### Data records
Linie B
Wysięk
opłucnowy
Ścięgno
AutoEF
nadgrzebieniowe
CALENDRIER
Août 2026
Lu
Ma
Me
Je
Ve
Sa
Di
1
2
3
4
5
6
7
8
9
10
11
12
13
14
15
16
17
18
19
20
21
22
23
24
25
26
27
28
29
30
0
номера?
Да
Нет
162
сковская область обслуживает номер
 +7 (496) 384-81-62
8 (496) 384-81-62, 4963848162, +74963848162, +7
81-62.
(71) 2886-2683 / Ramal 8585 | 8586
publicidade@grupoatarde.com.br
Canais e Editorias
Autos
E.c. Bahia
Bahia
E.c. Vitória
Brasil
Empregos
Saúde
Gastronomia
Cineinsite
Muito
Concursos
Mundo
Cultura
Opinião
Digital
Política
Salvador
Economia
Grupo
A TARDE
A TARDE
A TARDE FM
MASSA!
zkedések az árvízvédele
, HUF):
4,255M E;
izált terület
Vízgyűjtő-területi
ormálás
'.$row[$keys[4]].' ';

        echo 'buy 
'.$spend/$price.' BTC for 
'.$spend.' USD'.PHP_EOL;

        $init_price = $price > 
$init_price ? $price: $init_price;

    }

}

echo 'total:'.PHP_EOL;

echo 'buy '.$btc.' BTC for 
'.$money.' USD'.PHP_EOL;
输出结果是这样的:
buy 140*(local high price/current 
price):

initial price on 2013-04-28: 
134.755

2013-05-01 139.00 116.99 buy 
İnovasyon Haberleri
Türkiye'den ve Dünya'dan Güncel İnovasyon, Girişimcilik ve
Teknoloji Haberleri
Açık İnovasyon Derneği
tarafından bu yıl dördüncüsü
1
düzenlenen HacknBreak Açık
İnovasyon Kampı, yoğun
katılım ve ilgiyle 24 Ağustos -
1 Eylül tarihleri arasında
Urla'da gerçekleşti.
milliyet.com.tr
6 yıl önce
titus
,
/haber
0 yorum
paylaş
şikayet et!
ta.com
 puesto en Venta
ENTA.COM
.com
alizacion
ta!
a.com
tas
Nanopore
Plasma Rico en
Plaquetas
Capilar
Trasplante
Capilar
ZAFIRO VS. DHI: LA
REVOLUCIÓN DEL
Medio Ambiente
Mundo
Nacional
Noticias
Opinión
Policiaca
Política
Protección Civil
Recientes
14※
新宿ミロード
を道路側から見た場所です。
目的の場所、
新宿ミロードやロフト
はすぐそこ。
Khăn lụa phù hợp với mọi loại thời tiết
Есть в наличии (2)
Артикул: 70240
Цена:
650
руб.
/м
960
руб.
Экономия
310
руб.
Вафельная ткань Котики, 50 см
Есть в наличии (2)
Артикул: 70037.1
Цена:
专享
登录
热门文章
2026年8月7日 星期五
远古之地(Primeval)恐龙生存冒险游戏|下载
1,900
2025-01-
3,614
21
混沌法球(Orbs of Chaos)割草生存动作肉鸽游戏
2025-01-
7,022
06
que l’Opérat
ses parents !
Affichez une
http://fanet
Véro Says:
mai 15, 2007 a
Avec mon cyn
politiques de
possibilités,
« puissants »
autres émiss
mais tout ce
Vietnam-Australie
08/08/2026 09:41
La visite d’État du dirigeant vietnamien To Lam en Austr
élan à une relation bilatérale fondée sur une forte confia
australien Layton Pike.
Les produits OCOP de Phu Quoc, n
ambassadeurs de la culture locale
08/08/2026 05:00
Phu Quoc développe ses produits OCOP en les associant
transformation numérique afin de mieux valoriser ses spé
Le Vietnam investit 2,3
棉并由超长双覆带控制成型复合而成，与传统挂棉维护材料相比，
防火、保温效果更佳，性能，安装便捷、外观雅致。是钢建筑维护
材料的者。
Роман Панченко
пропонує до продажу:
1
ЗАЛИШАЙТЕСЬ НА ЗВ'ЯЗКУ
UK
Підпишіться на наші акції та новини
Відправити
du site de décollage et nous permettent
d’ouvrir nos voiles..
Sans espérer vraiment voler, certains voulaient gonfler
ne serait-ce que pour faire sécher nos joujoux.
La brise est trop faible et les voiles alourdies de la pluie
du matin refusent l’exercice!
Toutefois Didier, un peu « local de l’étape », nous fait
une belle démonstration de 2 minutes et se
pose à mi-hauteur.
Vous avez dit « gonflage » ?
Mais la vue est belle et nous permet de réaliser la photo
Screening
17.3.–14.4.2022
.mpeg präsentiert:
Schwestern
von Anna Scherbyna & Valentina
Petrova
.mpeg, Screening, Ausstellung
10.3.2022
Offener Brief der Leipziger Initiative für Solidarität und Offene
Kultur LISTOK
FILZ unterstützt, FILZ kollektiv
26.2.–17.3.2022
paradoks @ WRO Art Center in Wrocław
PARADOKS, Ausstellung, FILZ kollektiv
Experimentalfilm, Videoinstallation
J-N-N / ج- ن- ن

### Exercise objective
Would you copy every line of the entries in which "mpeg" appears?

### Result
.mpeg präsentiert:
.mpeg, Screening, Ausstellung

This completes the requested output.